Since Kline Creek already has two breeding rams, the latest brood of little ones will likely be heading off to auction in the spring to be sold for mutton. They'll fetch in the neighborhood of $100 to $150, Pettey said.

But because the sheep are purebred at Kline Creek, they're always on the lookout for the birth of a good stud ram.

"We look at pedigree and confirmation," Pettey said. "Pedigree is the mother and father. Confirmation is lots of muscle in the leg and a long body because these are sheep bred for food."

Johnson said the farm's sheep are sheered once a year and the wool is sold, but these sheep don't have the wool quality other breeds have.

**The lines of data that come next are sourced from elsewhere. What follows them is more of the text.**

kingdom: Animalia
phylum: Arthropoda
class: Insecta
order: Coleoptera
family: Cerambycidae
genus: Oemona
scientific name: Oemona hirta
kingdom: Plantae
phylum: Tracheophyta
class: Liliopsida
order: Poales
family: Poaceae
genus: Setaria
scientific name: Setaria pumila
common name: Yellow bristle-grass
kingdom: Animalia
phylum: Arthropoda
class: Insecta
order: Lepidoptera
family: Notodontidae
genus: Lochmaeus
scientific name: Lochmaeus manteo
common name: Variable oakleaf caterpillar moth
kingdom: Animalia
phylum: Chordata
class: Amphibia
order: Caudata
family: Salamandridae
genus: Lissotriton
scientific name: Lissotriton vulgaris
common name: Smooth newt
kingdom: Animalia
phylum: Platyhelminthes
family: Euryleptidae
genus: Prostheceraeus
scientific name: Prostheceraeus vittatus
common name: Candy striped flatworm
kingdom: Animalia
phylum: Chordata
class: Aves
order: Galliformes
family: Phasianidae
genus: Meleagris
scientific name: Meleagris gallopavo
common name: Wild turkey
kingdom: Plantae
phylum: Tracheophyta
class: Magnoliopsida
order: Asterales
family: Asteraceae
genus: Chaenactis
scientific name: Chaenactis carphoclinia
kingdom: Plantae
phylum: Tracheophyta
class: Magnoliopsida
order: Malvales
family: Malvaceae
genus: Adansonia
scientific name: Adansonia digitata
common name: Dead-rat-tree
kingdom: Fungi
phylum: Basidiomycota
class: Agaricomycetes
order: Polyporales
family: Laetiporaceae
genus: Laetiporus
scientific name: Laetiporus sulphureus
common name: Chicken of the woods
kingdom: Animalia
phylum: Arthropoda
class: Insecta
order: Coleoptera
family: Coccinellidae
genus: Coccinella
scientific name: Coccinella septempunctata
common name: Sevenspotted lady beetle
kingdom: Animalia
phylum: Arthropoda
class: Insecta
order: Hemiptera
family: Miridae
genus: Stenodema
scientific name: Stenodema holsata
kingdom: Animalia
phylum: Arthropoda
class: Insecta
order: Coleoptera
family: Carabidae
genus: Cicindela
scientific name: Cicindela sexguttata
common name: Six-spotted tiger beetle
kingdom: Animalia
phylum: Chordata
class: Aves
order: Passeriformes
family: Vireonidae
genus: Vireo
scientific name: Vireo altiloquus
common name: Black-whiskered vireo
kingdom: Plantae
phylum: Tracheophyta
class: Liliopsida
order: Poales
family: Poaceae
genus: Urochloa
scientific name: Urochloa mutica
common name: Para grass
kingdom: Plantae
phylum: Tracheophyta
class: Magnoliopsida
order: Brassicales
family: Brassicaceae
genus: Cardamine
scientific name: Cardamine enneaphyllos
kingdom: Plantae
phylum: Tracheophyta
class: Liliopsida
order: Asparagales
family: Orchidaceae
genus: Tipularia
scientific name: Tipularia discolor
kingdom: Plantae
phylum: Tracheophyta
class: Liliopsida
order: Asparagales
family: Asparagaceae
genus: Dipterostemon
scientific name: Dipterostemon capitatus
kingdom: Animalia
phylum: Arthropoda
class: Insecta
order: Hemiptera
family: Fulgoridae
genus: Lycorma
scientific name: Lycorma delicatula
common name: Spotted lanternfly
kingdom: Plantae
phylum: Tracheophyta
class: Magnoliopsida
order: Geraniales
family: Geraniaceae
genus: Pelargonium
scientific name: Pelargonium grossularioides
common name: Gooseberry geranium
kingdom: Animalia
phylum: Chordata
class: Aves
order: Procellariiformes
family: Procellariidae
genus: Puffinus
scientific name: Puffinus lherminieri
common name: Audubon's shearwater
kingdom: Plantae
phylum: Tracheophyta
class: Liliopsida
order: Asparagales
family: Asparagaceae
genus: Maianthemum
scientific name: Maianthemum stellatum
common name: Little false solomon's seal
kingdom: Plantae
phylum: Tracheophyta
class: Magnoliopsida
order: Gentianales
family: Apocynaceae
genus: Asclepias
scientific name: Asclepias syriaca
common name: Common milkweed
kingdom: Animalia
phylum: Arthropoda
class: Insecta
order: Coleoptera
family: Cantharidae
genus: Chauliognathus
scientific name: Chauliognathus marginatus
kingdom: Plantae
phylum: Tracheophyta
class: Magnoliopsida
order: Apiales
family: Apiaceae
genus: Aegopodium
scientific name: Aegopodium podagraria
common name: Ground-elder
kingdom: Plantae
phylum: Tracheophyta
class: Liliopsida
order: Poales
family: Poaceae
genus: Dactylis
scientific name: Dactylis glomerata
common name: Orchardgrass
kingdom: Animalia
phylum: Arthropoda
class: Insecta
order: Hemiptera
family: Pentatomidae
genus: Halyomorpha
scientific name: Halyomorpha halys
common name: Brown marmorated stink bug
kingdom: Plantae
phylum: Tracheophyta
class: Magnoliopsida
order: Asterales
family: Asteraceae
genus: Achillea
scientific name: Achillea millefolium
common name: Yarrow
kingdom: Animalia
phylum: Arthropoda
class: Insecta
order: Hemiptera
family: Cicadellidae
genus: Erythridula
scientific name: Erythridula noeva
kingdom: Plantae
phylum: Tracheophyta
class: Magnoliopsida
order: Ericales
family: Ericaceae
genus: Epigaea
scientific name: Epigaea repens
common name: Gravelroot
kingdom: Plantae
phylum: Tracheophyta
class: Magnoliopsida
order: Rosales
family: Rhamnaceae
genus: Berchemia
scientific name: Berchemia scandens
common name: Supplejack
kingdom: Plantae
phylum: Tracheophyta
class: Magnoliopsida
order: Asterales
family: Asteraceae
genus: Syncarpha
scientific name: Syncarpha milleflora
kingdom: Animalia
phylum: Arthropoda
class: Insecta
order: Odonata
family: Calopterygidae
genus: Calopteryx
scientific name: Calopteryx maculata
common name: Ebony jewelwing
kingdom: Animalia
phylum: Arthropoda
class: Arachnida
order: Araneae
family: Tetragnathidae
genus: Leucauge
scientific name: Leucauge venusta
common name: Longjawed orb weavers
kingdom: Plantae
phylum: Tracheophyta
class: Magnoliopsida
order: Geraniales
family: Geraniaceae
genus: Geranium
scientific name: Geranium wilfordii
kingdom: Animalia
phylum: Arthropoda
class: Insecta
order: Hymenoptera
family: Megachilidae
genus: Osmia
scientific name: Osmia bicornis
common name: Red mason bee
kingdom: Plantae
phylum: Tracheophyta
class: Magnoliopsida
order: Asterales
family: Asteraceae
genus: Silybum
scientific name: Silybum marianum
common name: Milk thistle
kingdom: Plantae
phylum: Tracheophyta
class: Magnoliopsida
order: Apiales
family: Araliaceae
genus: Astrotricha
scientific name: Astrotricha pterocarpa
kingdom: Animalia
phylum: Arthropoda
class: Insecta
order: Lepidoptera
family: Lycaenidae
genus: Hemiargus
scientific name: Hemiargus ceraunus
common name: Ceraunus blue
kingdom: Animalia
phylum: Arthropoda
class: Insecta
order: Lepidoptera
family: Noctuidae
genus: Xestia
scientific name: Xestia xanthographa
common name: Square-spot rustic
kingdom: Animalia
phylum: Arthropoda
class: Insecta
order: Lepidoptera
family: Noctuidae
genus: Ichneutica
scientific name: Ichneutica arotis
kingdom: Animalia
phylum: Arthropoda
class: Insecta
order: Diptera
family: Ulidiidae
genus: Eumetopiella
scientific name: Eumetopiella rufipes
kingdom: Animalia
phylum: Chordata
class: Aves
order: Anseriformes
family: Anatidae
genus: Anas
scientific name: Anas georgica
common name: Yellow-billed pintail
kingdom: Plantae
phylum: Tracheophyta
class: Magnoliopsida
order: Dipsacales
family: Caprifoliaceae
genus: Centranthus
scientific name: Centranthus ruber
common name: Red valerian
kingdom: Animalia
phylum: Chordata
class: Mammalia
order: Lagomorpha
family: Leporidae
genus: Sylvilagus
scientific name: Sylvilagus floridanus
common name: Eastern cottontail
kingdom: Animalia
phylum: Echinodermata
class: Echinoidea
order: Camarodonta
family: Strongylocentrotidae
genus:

Because most of the ewes will be able to produce 10 to 20 lambs over their lifetime, they're worth more than the average ram. Breeding ewes will go for $500 to $1,000, or maybe even more at auction.

The lambing process begins in August when the ewes go into heat. They are loosed upon a ram that is fitted with a special harness. The harness contains a load of colored chalk. Johnson can tell he's got an impregnated ewe when he sees one of the gals with chalk dust all over her rump.

"We have different colored chalk for the two rams so we can keep track of who sired which lambs," Johnson said.

If one of the ewes fails to be impregnated, it's likely she'll find herself on the next trailer to auction.

"We're running this like an 1890s farm," Johnson said. "They're not pets. We're in it for the money."

This year 12 ewes were bred. The desire is that each one will have twins. One is not preferred from a financial standpoint and three are trouble from feeding standpoint.

"Ewes only have two teats," Pettey explained. "If there are three lambs, the puniest one is going to have to wait to eat, and usually there's nothing left, and it'll starve to death."

The lambs start arriving in January. The first delivery this year came Jan. 11. The last due date is March 16.

In April and May, the excess sheep -- including many of the newer ones -- are shipped off to market with some of the farm's other livestock.

"It's a business, and everything here has to be in the context of the 1890s," Johnson said. "And that means survival of the farmers, not the sheep."